● **Passage to read**:
New Kitty Cam: Outdoor Cats Vs. Wildlife

(ANIMAL NEWS) GEORGIA — Ever wonder what your outdoor cat has been doing all day without you? The University of Georgia and the National Geographic Society have answers and the results are rather startling. The study reveals that house cats are most likely outside hunting wildlife like birds and lizards. The new results show that cats kill far more than a billion animals per year, more than previously thought. Read on for more on the study and how house cats are affecting native bird populations in North America.  — Global Animal

Photo Credit: Kitty Cams Project

American Bird Conservancy

(Washington, D.C., August 6, 2012) A new study of house cats allowed to roam outdoors finds that nearly one-third succeeded in capturing and killing animals. The cats, which wore special video cameras around their necks that recorded their outdoor activities, killed an average of 2.1 animals every week they were outside, but brought less than one of every four of their kills home. Of particular interest, bird kills constituted about 13 percent of the total wildlife kills. Based on these results, American Bird Conservancy and The Wildlife Society estimate that house cats kill far more than the previous estimate of a billion birds and other animals each year.

● **Data section**:
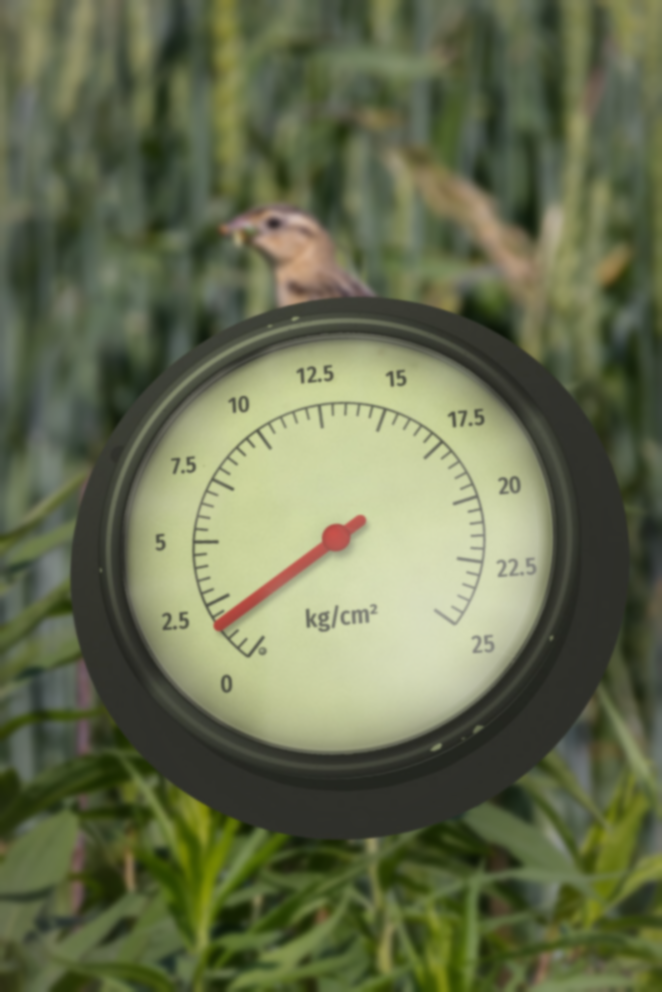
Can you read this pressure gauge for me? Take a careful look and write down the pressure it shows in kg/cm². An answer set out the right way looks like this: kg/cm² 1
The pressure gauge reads kg/cm² 1.5
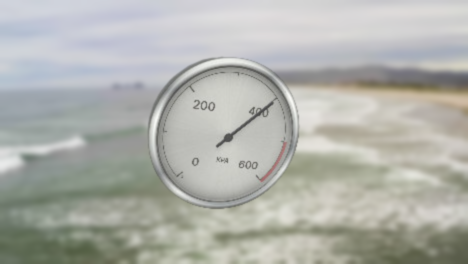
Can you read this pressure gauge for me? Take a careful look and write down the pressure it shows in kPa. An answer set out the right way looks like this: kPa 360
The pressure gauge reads kPa 400
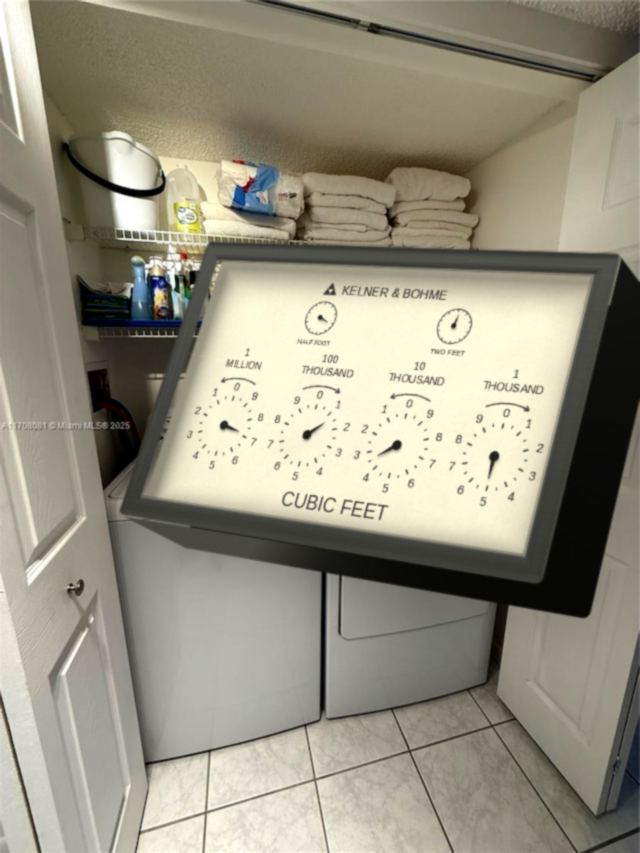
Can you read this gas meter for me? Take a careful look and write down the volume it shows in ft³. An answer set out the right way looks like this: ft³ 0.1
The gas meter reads ft³ 713500
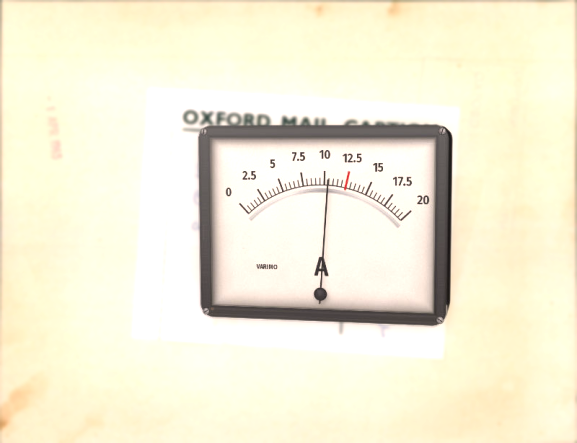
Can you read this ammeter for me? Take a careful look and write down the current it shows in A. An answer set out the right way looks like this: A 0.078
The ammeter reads A 10.5
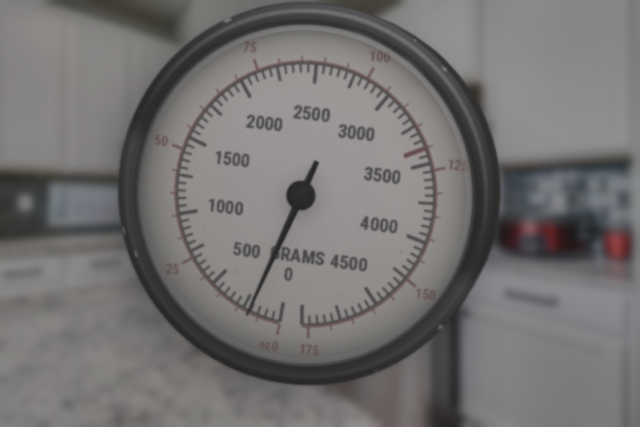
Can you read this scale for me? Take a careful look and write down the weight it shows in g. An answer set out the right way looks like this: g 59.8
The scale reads g 200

● **Exercise requirements**:
Repeat word for word the part of the passage about outdoor cats and wildlife above, between "Photo Credit: Kitty" and "animals each year.", inclusive.

● **Answer for this exercise**:
Photo Credit: Kitty Cams Project

American Bird Conservancy

(Washington, D.C., August 6, 2012) A new study of house cats allowed to roam outdoors finds that nearly one-third succeeded in capturing and killing animals. The cats, which wore special video cameras around their necks that recorded their outdoor activities, killed an average of 2.1 animals every week they were outside, but brought less than one of every four of their kills home. Of particular interest, bird kills constituted about 13 percent of the total wildlife kills. Based on these results, American Bird Conservancy and The Wildlife Society estimate that house cats kill far more than the previous estimate of a billion birds and other animals each year.